* What the task asks *
Within the material below, transcribe exactly the lines from the one holding "left eye: (516, 395)" through the one holding "right back paw: (255, 1097)", keeping both ends and skipping the rest.
---- Excerpted data
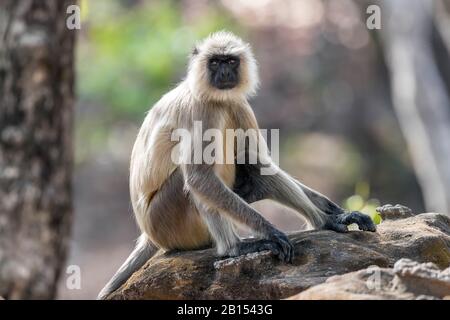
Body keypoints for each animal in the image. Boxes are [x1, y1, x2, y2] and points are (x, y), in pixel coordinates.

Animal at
--------
---- Excerpted data
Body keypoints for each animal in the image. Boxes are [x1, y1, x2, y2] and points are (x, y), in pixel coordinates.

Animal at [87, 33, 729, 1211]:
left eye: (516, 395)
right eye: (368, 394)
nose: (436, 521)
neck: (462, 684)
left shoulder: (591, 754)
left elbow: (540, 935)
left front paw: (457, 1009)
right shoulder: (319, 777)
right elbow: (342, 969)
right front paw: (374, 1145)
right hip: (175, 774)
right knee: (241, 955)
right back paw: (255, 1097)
--------
* Response to this task *
left eye: (516, 395)
right eye: (368, 394)
nose: (436, 521)
neck: (462, 684)
left shoulder: (591, 754)
left elbow: (540, 935)
left front paw: (457, 1009)
right shoulder: (319, 777)
right elbow: (342, 969)
right front paw: (374, 1145)
right hip: (175, 774)
right knee: (241, 955)
right back paw: (255, 1097)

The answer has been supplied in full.